Tax at Labour Conference 2017

There were few new policy announcements at the Labour party conference, instead the emphasis was on reiterating the positions they took in their manifesto for the General Election 2017.

 

This is part of a series of reports on tax policy discussions at the main party conferences. Further reports will follow on the Conservative and SNP conferences, with a roundup of Lib Dem conference here.

The manifesto

The manifesto for this year’s general election is still where it’s at for Labour tax (and most other) policy. Labour leader Jeremy Corbyn said in his keynote speech that there were “two stars of our election campaign. The first was our Manifesto that drew on the ideas of our members and trade unionists and the hopes and aspirations of their communities and workplaces. And we were clear about how we would pay for it by asking the richest and the largest corporations to start paying their fair share.” (The second star was the party’s activists.) Rather than the rethinking of policy which might be expected of an (admittedly narrower than expected) election defeat any policy work is expected to be incremental and developmental, thus Shadow Chancellor John McDonnell’s announcement that, “For each policy in our Manifesto, we are preparing detailed implementation plans.” There is as yet no timetable for these. The tax section of the 2017 report of the party’s National Policy Forum on the economy, which was approved by the conference, simply repeats the key manifesto policies on income tax and corporation tax (see below).

### Explore the material
1: Reproduce the passage of the report on tax at Labour's 2017 conference starting at "Tax at Labour" and ending at "Lib Dem conference here.".
2: In the report on tax at Labour's 2017 conference, what does Jeremy Corbyn name as the second star of the election campaign?
3: Decide whether each statement agrees with the report on tax at Labour's 2017 conference. Answer yes or no, and quote the words from the report that settle it.
(a) The conference featured many new policy announcements.
(b) A timetable has been set for the detailed implementation plans.
(c) The conference approved the National Policy Forum report on the economy.

### Dataset content
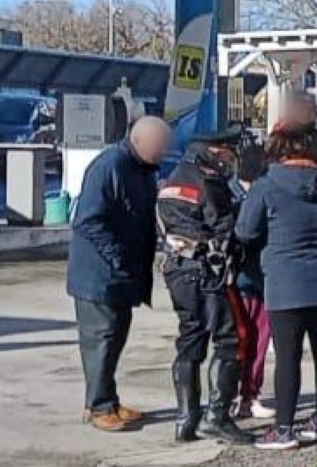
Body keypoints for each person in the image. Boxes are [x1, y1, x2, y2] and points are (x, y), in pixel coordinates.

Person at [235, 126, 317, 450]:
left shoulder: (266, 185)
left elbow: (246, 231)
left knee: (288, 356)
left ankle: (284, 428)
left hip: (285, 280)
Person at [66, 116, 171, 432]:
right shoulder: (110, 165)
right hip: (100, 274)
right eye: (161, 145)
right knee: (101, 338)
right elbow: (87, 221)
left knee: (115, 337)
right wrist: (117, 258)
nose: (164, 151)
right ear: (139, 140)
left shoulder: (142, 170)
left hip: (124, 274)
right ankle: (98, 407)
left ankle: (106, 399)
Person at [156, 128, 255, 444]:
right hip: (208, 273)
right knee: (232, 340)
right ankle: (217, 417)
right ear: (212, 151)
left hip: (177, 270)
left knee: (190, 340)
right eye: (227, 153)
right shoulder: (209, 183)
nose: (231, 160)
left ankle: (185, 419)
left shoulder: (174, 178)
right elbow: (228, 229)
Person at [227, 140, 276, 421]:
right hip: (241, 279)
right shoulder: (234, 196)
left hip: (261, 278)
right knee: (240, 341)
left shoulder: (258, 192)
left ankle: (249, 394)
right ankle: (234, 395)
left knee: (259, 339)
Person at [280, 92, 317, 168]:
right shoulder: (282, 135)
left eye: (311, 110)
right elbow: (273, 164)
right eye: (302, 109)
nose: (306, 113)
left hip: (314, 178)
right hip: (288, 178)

...

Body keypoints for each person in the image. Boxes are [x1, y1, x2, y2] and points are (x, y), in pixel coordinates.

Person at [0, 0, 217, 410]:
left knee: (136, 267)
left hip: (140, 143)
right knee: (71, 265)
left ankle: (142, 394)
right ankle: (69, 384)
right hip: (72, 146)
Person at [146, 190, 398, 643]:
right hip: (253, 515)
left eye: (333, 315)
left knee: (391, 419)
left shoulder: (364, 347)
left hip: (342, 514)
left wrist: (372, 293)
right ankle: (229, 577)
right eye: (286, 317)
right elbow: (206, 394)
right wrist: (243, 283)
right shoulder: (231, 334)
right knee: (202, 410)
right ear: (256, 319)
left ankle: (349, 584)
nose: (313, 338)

### Your responses
1:
Tax at Labour Conference 2017

There were few new policy announcements at the Labour party conference, instead the emphasis was on reiterating the positions they took in their manifesto for the General Election 2017.

 

This is part of a series of reports on tax policy discussions at the main party conferences. Further reports will follow on the Conservative and SNP conferences, with a roundup of Lib Dem conference here.

2: The party's activists.

3:
(a) No: "There were few new policy announcements at the Labour party conference"
(b) No: "There is as yet no timetable for these."
(c) Yes: "which was approved by the conference"